Potency comparisons between OXYCONTIN and FLUOCINOLONE ACETONIDE depend on the specific clinical indication. These are agents from distinct pharmacological classes and are not directly interchangeable by dose. A physician or clinical pharmacist should guide any therapeutic switching decisions.
The standard adult dose of OXYCONTIN is: 10 mg orally every 12 hours; titrate based on pain severity and prior opioid exposure.. The standard adult dose of FLUOCINOLONE ACETONIDE is: Topical: Apply thin film to affected area 2-4 times daily. Otic: 0.01% solution, 5 drops into ear canal twice daily. Intralesional: 3.3 mg/m L, 0.5-1 m L per injection every 1-2 weeks.. Dosing should always be individualized based on indication, renal and hepatic function, age, and other patient factors.

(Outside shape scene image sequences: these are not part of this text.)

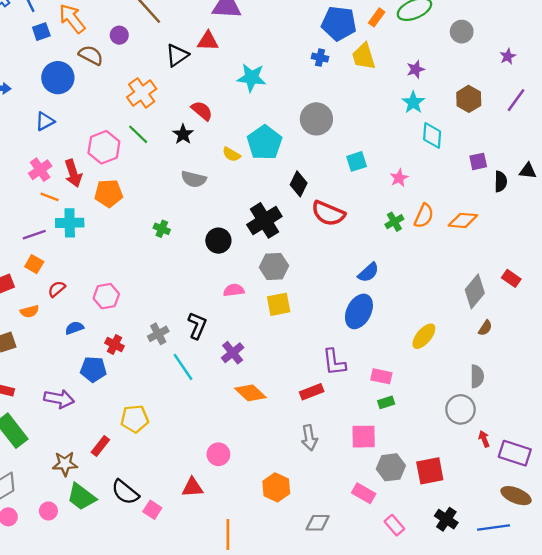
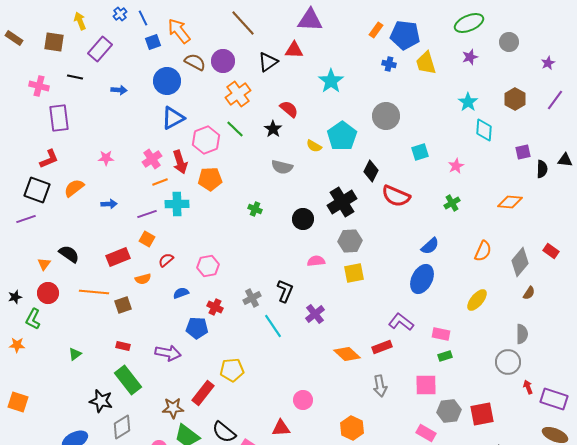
orange rectangle: (377, 17) -> (376, 30), moved
purple circle: (119, 35) -> (223, 61), moved, size x1.5
purple star: (416, 69) -> (470, 57), moved
cyan star: (251, 78) -> (331, 81), turned 30
blue triangle: (45, 121) -> (173, 118), moved, size x1.4
orange line: (50, 197) -> (160, 182), turned -42
orange semicircle: (424, 216) -> (483, 251), moved
purple L-shape: (334, 362) -> (401, 322), turned 135
orange diamond: (250, 393) -> (347, 354), moved
red rectangle: (100, 446) -> (203, 393), size x1.4

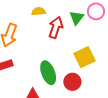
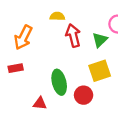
green triangle: (77, 18) -> (100, 40), moved
red arrow: (56, 27) -> (73, 35), turned -40

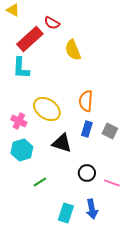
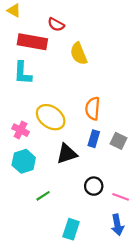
red rectangle: (30, 39) -> (32, 42), turned 52
black triangle: (62, 143) -> (67, 154), turned -35
blue arrow: (92, 209) -> (117, 225), moved

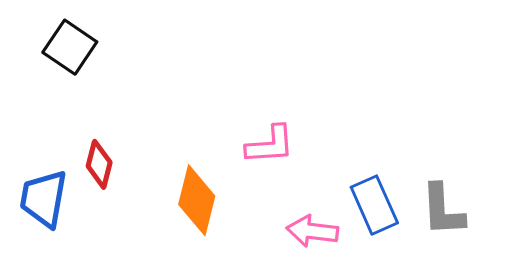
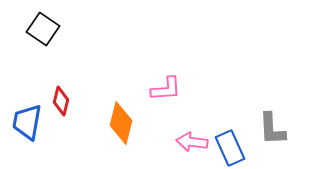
blue rectangle: (374, 205) -> (230, 148), moved

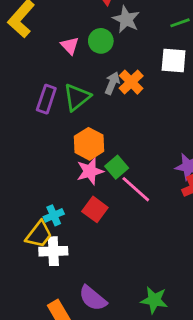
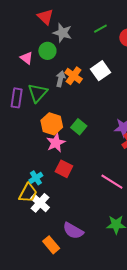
white square: (174, 61) -> (101, 71), moved, turned -30
green square: (117, 167) -> (79, 127), moved
pink line: (136, 189) -> (112, 182), moved
white cross: (53, 251) -> (40, 203), turned -36

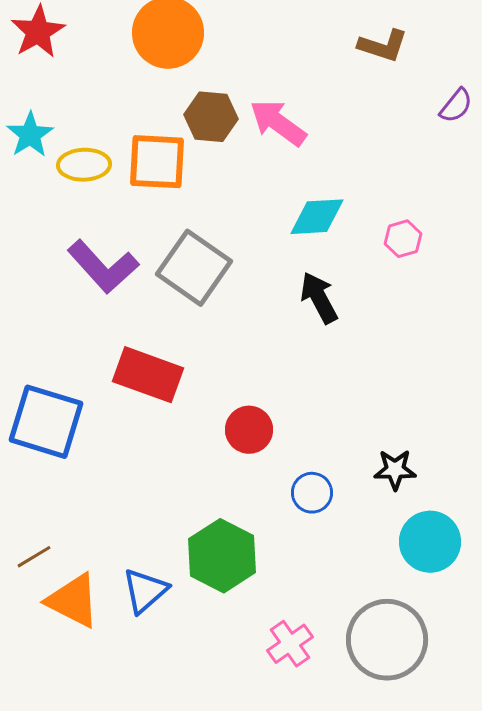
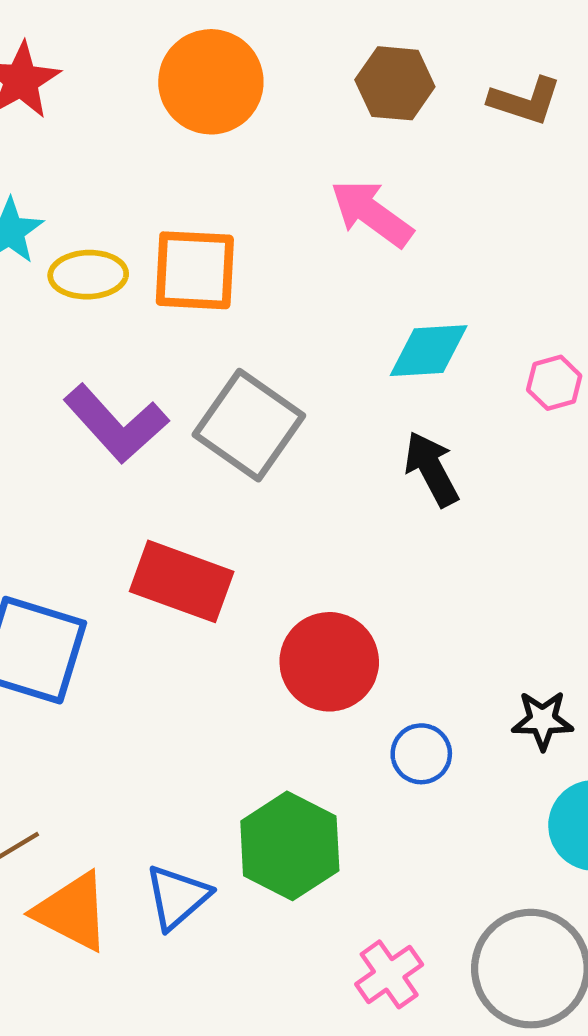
brown hexagon: (211, 117) -> (395, 83), moved
red circle: (249, 430) -> (329, 662), size x1.4

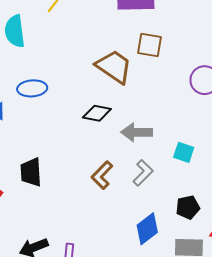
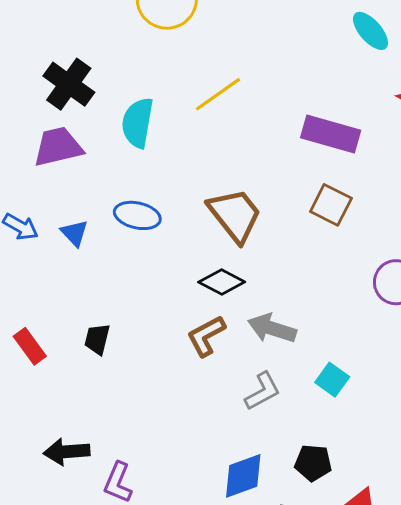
brown trapezoid: (114, 67) -> (235, 215), moved
black trapezoid: (31, 172) -> (97, 339), size x0.7
brown L-shape: (102, 175) -> (206, 336), moved

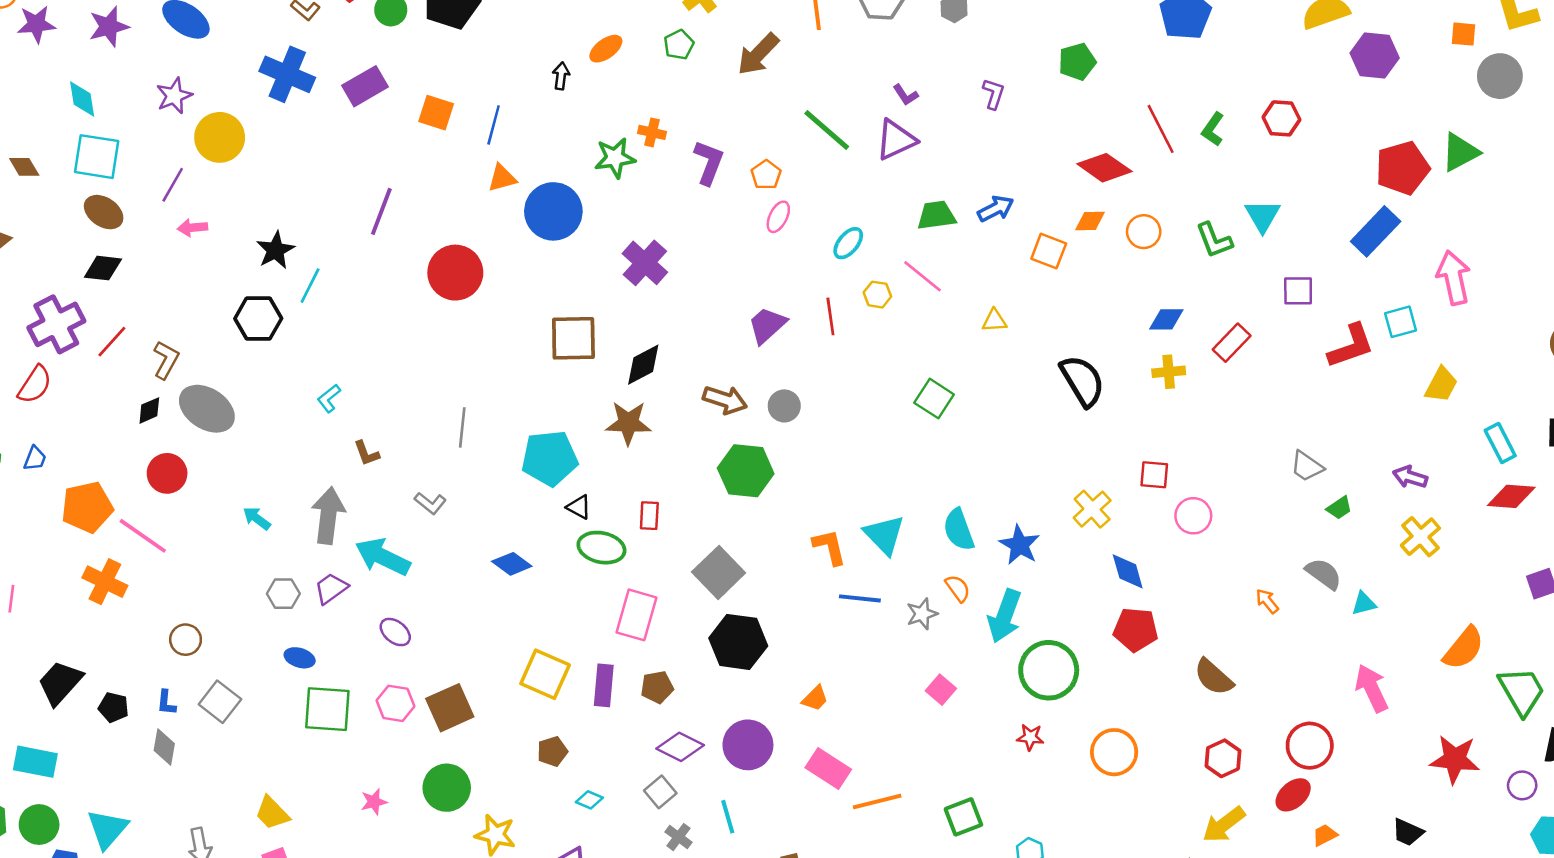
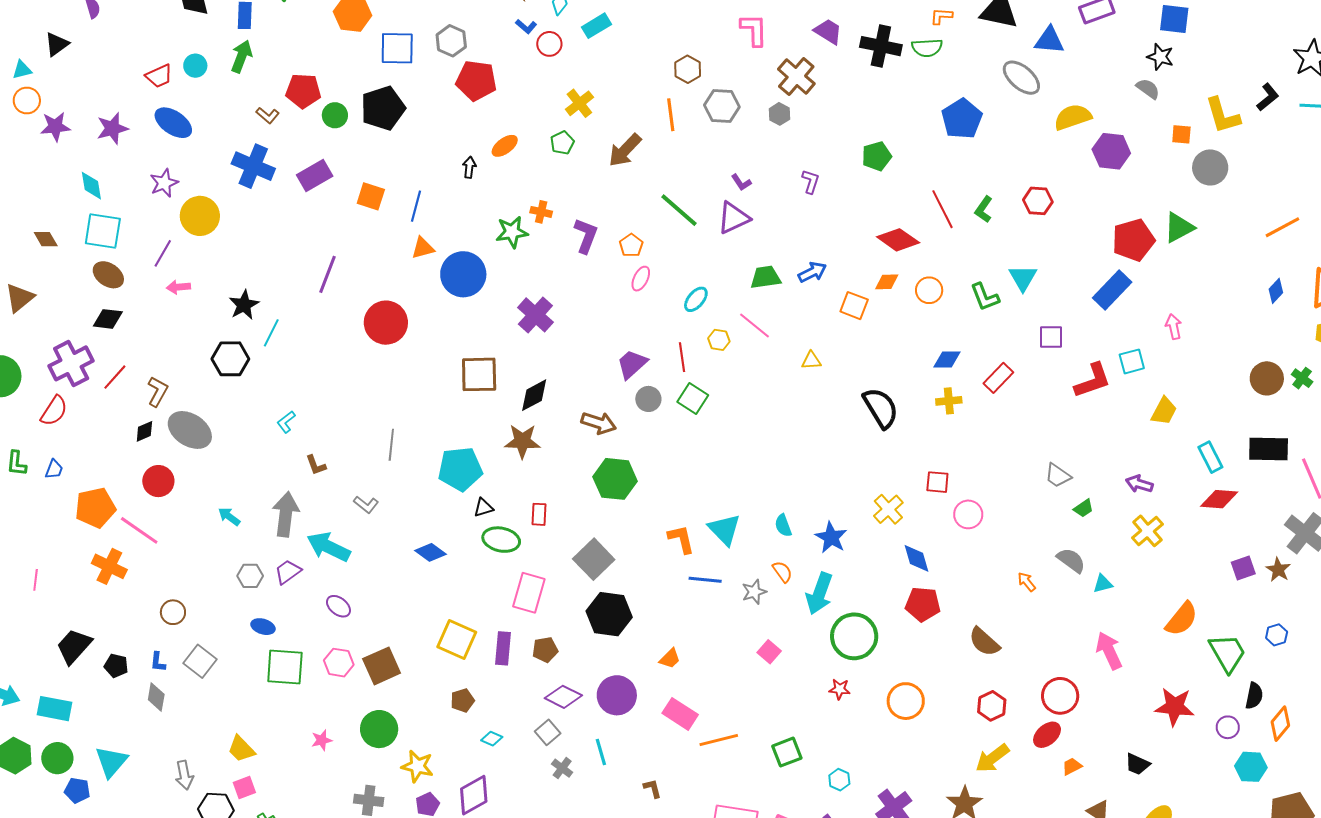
pink arrow: (1454, 278) -> (1174, 327), size x0.6
green square: (934, 399) -> (693, 399), moved
gray circle: (784, 406) -> (648, 399), moved
black triangle: (579, 507) -> (483, 508), turned -45
cyan semicircle: (959, 530) -> (783, 525), size x0.7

No direct drug-drug interaction has been formally documented between OXYCONTIN and FLUOCINOLONE ACETONIDE in current clinical databases. However, individual patient risk factors including other medications, organ function, and comorbidities should always be evaluated by a qualified healthcare provider.

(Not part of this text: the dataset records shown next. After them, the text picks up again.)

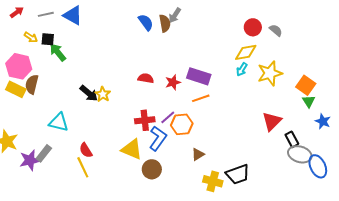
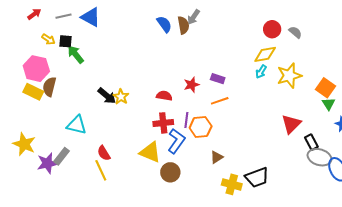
purple rectangle: (199, 76) -> (218, 79), size x0.6
red semicircle: (146, 78) -> (164, 96), moved
purple line: (168, 117) -> (186, 120), turned -42

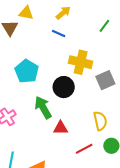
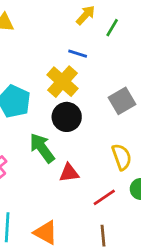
yellow arrow: (63, 13) -> (86, 15), moved
blue line: (59, 33) -> (78, 54), moved
yellow cross: (81, 62) -> (62, 82), moved, turned 35

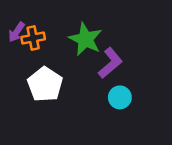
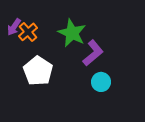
orange cross: (33, 38) -> (28, 32), turned -30

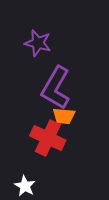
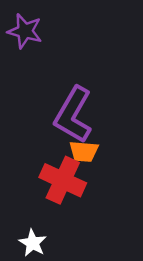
purple star: (38, 43) -> (25, 31), moved

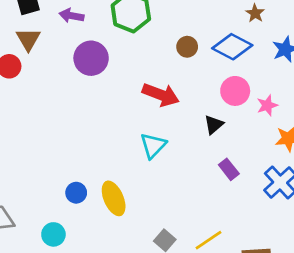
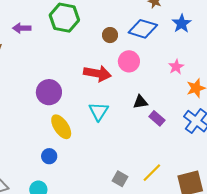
purple circle: (91, 58) -> (49, 92), moved
pink circle: (235, 91) -> (129, 61), moved
black triangle: (214, 125) -> (140, 102), moved, turned 42
yellow ellipse: (114, 198) -> (61, 127), moved

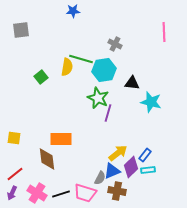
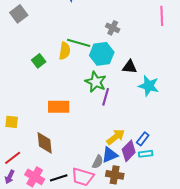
gray square: (21, 30) -> (19, 14), turned -30
orange rectangle: (61, 139) -> (59, 107), moved

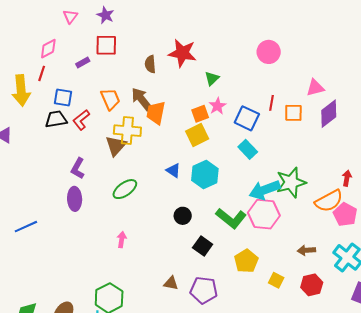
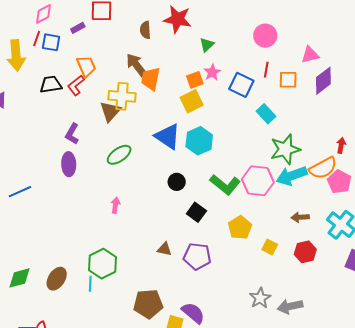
pink circle: (269, 52) -> (265, 36), moved
blue square: (63, 98) -> (51, 42), moved
orange trapezoid: (110, 99) -> (86, 66), moved
cyan rectangle: (248, 149) -> (266, 114), moved
blue triangle: (173, 170) -> (168, 136), size x1.8
cyan arrow: (265, 190) -> (292, 176), moved

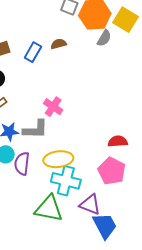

The maternal-fetal safety profiles differ. OXYCONTIN is classified as Category C. FDA Pregnancy Category C prior to 2020; no adequate studies in pregnant women. First trimester: Limited data suggest possible increased risk of neural tube defects (1.8-fold) and o. FLUOCINOLONE ACETONIDE is classified as Category A/B. Topical corticosteroids are generally considered low risk in pregnancy. First trimester: No evidence of increased congenital malformations in human studies. Second and third trimes. Always consult a maternal-fetal medicine specialist before taking either drug during pregnancy or lactation.